Les failles de la construction sur argile

par Sylvestre Huet
publié le 13 septembre 2003 à 0h58

La fissure du pavillon ? «C'est la faute aux sécheresses», explique Marc Vincent du BRGM ­ Bureau des recherches géologiques et minières. Foi de géologue : on ne construit pas impunément sa maison sur un sol argileux en ces temps d'alternances brutales entre pluies et ciel bleu. Comptes d'assureurs : depuis que ce sinistre fait partie des catastrophes naturelles indemnisées (loi Barnier de 1989), il a coûté trois milliards d'euros en dix ans (1993-2003) selon la Caisse centrale de réassurance.

C'est le deuxième risque naturel en termes de coût, derrière les inondations et pour près de 300 000 maisons, jusqu'à 5 500 recensés en Haute-Garonne, le département record. Neuves comme anciennes : «J'ai vu des maisons de plusieurs siècles fissurées en Dordogne ou dans le Gers», raconte Marc Vincent.

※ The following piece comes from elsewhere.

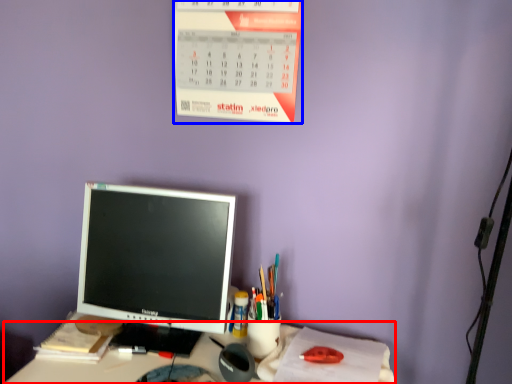
Question: Which point is further to the camera, desk (highlighted by a red box) or calendar (highlighted by a blue box)?

Choices:
 (A) desk
 (B) calendar

Answer: (B)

S'il est difficile de guérir, on peut au moins prévenir, construire les nouvelles maisons de manière à limiter les risques. Mais où ? D'ici fin 2004, les géologues du BRGM, sous la houlette du géologue, auront terminé la cartographie des 33 départements à risques.

Tout commence avec la propriété de certaines argiles à se comporter comme une éponge. Absorbant l'eau quand elle survient, et la laissant s'évaporer sous le Soleil. Humide, l'argile se fait plastique et malléable. C'est d'ailleurs sa forme favorite sous le climat tempéré, frais et humide l'hiver, de l'hexagone. Sèche, elle devient dure et cassante. Surtout, son volume varie. Mais pas uniformément : l'assèchement forme des fissures, à l'image de ce que l'on voit sur un fond de mare asséchée.

Sur les deux premiers mètres de sol, cela se traduit par des mouvements, lents mais inexorables, latéraux et verticaux. Ces mouvements de yo-yo, baptisés «retraits/gonflements» par les géologues, pires qu'un simple tassement, peuvent aller jusqu'à dix centimètres. Petit à petit, ils fragilisent les murs, ouvrent les fissures. D'où l'effet dévastateur, souvent à retardement, des sécheresses de 1976, 89-91, 96-97... Et probablement de cet été 2003.

Méthode. L'histoire des cartes de risques démarre en 1995. Le BRGM se fait la main sur le département des Alpes-de-Haute-Provence, avec un zoom sur la commune de Manosque. «A l'échelle du département, on se contente des données géologiques existantes. Sur la commune, on y ajoute des sondages», explique Marc Vincent. Deux ans plus tard, ce sont les sociétés d'assurances qui lui demandent d'établir une carte des risques pour les Deux-Sèvres. Il améliore la méthode, sur des cartes aux 1/50 000. Elle consiste à croiser des données purement géologiques avec la densité des sinistres déjà répertoriés par les assurances ainsi que les taux d'urbanisation. Etendue à l'Essonne, la démarche séduit, et décision est prise, à la demande du ministère de l'Environnement, de traiter les 33 départements les plus concernés (1). «Ces cartes seront publiques, accessibles, d'ici la fin de l'année sur un site Internet du BRGM», précise le géologue.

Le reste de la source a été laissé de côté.